## DIRECTIONS
Wherever "Комо" turns up in the entries, copy out the line that holds it.

## SOURCE DATA

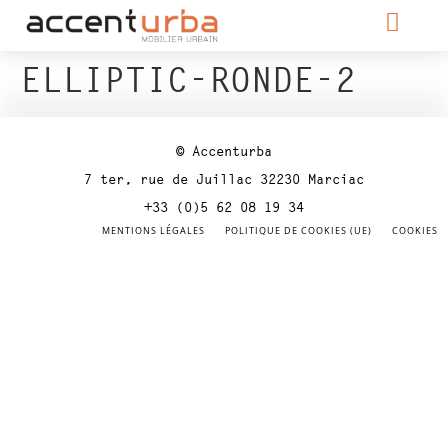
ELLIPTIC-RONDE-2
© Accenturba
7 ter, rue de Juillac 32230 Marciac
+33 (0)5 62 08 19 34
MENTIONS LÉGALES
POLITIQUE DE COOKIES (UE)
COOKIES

...

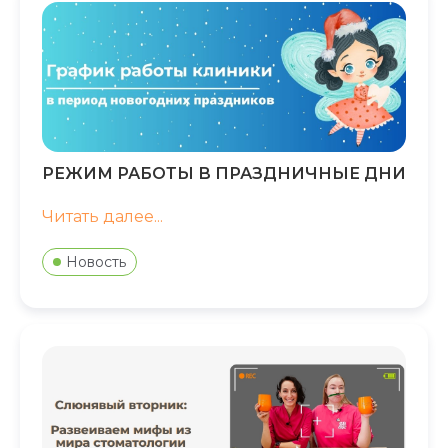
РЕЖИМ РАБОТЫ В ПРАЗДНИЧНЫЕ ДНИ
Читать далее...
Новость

==

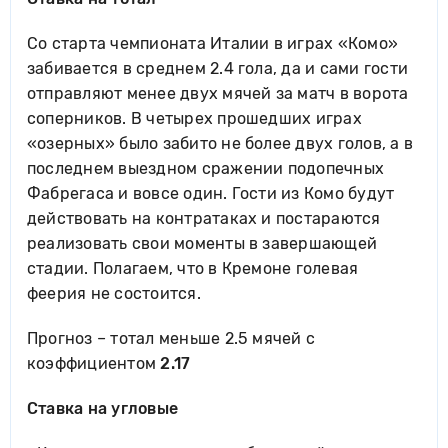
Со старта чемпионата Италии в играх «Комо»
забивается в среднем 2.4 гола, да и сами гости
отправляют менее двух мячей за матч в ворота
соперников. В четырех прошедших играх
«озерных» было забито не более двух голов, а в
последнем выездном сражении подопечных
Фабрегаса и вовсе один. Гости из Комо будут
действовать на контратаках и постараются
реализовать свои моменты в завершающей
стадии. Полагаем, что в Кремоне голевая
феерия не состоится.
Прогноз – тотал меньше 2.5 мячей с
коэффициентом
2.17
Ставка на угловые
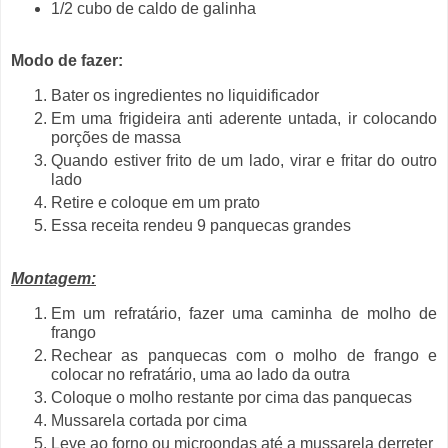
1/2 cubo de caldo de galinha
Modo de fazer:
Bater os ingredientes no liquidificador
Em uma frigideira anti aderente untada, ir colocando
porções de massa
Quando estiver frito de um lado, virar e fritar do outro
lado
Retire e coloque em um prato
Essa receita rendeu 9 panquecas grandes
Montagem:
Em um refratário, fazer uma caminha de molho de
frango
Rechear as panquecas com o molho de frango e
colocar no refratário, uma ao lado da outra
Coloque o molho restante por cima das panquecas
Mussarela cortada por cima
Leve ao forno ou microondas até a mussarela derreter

## WRITTEN SOLUTION
Со старта чемпионата Италии в играх «Комо»
Фабрегаса и вовсе один. Гости из Комо будут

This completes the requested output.